半年前,上海區三馬同槽,管理混亂,被李士群和丁默邨鑽了空子損失慘重。
詹森和陳默都對現狀極其失望,陳默抽空幫紅黨訓練特工,詹森則每日吃喝玩樂,輕易絕不在軍統站露麵。
詹森還親口跟賀遠說過那裡又不是我該去的地方,我去那裡乾嘛。
所以賀遠嗆他,給你發餉的地方你都說不來,現在為了彆人的老婆你來教訓彆人,你好意思?
詹森被他說得無言以對,登時滿臉通紅。
好在他和賀遠關係緊密,倒也沒有惱羞成怒,隻是囁嚅著說“昨晚嫂子差點哭了,立了功還要被你罵,連陳默都看不下去了。可不是我要來,是陳默讓我來說句公道話”
“陳默有話不會自己說,要你來多嘴?你報上戰果,趕緊給我消失,不然我扣你獎金。”賀遠說著指了指門。
詹森一聽又有錢發,立即喜上眉梢“我和陳默的戰果嫂子幫寫了,老大!那我就不打擾你們了,你們忙。”
說著他一路小跑出門去了。
辦公區其他人看了這一幕,都是無比震驚。
這詹森本領高強,脾氣古怪,之前上海站的功勞基本都是他和陳默立下的。
這人平常性子高傲得很,動輒給人難堪,現在居然被賀遠訓得這麼聽話
彆說薑沛豐,何炳詮等人,就連王天木也是目瞪口呆,他和詹森倒是說得上話,但也僅此而已。
指著門讓詹森滾蛋,那是絕對達不到。
賀遠接下來又把從藤田那裡得到的日軍針對國府要人策反的梅蘭竹菊四君子作戰計劃,和王天木說了一遍。
王天木聽到汪精衛叛變就是“梅計劃”的組成部分,眉頭都皺了起來。
“這情報可不是小事,我要馬上去發報。”
賀遠拉住他“東洋飯店的報告,曹小姐交給你了?”
曹鳳茹就是趙鳳嬋在上海的化名。
王天木道“她上午來的時候基本說了一遍,我隻是把勝利報了上去,具體還要等你的報告。你快點搞出來,我好給你們請功。”
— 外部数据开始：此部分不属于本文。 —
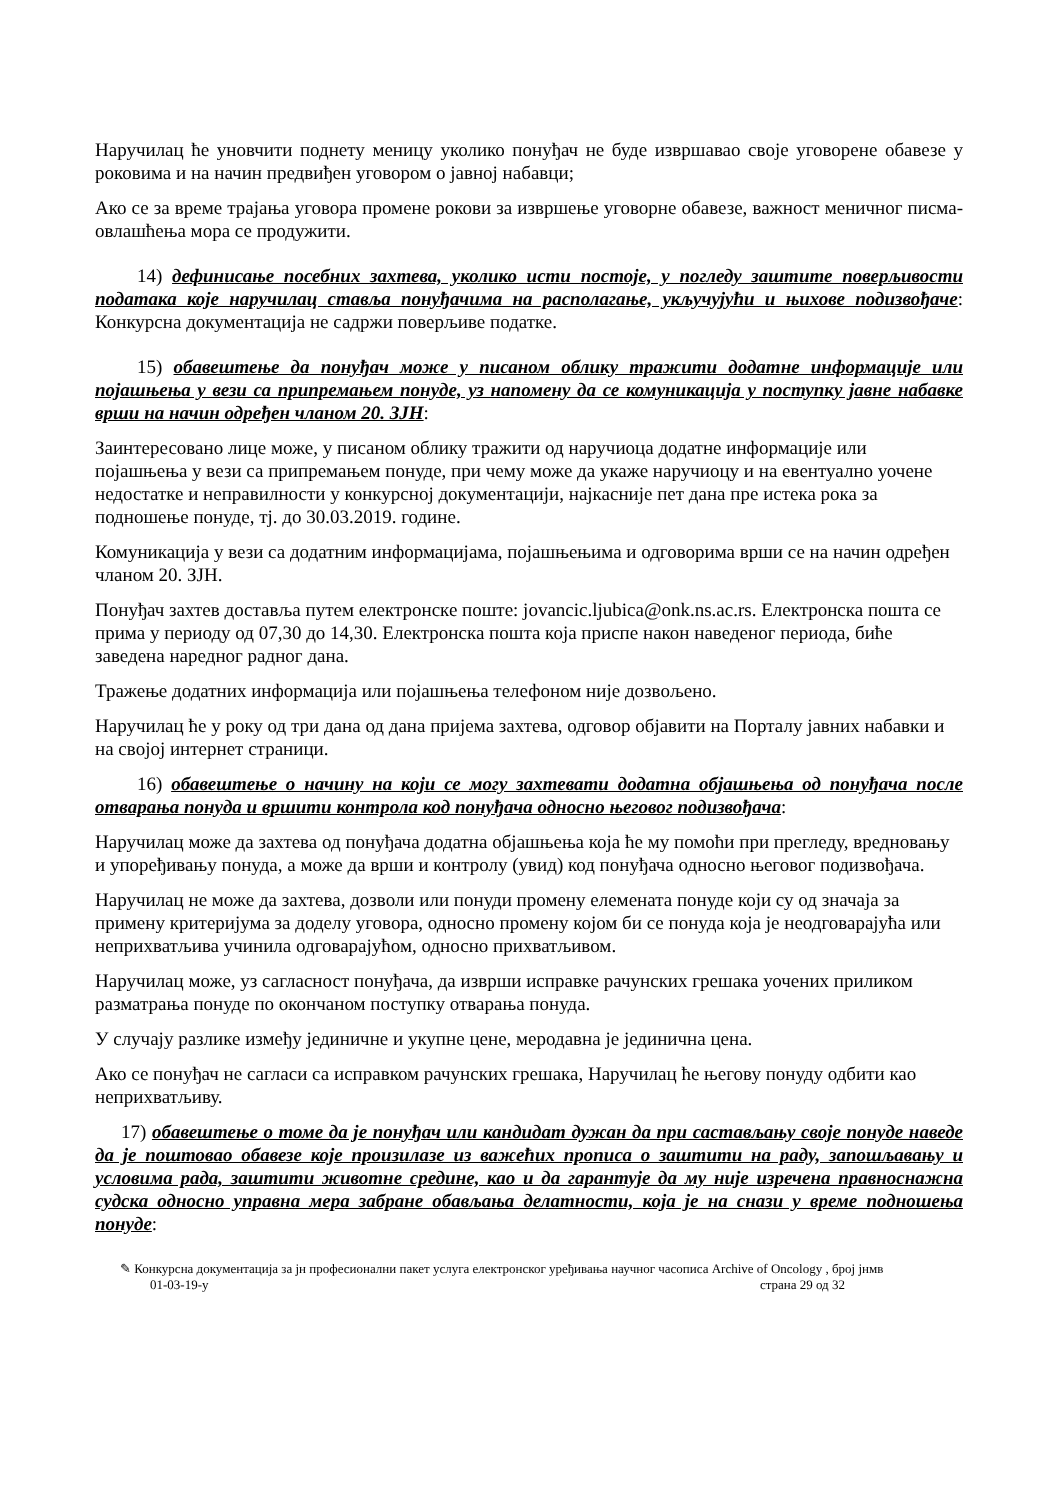Наручилац ће уновчити поднету меницу уколико понуђач не буде извршавао своје уговорене обавезе у роковима и на начин предвиђен уговором о јавној набавци;
Ако се за време трајања уговора промене рокови за извршење уговорне обавезе, важност меничног писма-овлашћења мора се продужити.
14) дефинисање посебних захтева, уколико исти постоје, у погледу заштите поверљивости података које наручилац ставља понуђачима на располагање, укључујући и њихове подизвођаче: Конкурсна документација не садржи поверљиве податке.
15) обавештење да понуђач може у писаном облику тражити додатне информације или појашњења у вези са припремањем понуде, уз напомену да се комуникација у поступку јавне набавке врши на начин одређен чланом 20. ЗЈН:
Заинтересовано лице може, у писаном облику тражити од наручиоца додатне информације или појашњења у вези са припремањем понуде, при чему може да укаже наручиоцу и на евентуално уочене недостатке и неправилности у конкурсној документацији, најкасније пет дана пре истека рока за подношење понуде, тј. до 30.03.2019. године.
Комуникација у вези са додатним информацијама, појашњењима и одговорима врши се на начин одређен чланом 20. ЗЈН.
Понуђач захтев доставља путем електронске поште: jovancic.ljubica@onk.ns.ac.rs. Електронска пошта се прима у периоду од 07,30 до 14,30. Електронска пошта која приспе након наведеног периода, биће заведена наредног радног дана.
Тражење додатних информација или појашњења телефоном није дозвољено.
Наручилац ће у року од три дана од дана пријема захтева, одговор објавити на Порталу јавних набавки и на својој интернет страници.
16) обавештење о начину на који се могу захтевати додатна објашњења од понуђача после отварања понуда и вршити контрола код понуђача односно његовог подизвођача:
Наручилац може да захтева од понуђача додатна објашњења која ће му помоћи при прегледу, вредновању и упоређивању понуда, а може да врши и контролу (увид) код понуђача односно његовог подизвођача.
Наручилац не може да захтева, дозволи или понуди промену елемената понуде који су од значаја за примену критеријума за доделу уговора, односно промену којом би се понуда која је неодговарајућа или неприхватљива учинила одговарајућом, односно прихватљивом.
Наручилац може, уз сагласност понуђача, да изврши исправке рачунских грешака уочених приликом разматрања понуде по окончаном поступку отварања понуда.
У случају разлике између јединичне и укупне цене, меродавна је јединична цена.
Ако се понуђач не сагласи са исправком рачунских грешака, Наручилац ће његову понуду одбити као неприхватљиву.
17) обавештење о томе да је понуђач или кандидат дужан да при састављању своје понуде наведе да је поштовао обавезе које произилазе из важећих прописа о заштити на раду, запошљавању и условима рада, заштити животне средине, као и да гарантује да му није изречена правноснажна судска односно управна мера забране обављања делатности, која је на снази у време подношења понуде:
✎ Конкурсна документација за јн професионални пакет услуга електронског уређивања научног часописа Archive of Oncology , број јнмв
01-03-19-у страна 29 од 32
賀遠想說的不是這件事“昨天我抓了個姓段的電訊密碼專家,結果一個沒留神,他跳江了”
王天木一擠眉毛,似乎看透了他把段炳輝送給紅黨的把戲,笑道“那就不提。這麼大的功勞了,還差一個跳江的嘛。”
賀遠心想昨晚詹森,趙鳳嬋都在,不提不行,但是提就是跳江了。反正紅黨不可能把他拿出來登報宣傳什麼的。
王天木去發報,他就坐下來把這幾天的戰情整理一下,寫成報告留給王天木。
王天木回來後拿起報告翻了翻戰果“你這數字和報紙登的大差不差,我看可以再多寫十個八個的。”
賀遠道“不必!等我們回去了,留給兄弟們的標杆就太高了,到時候他們臉麵不好看。”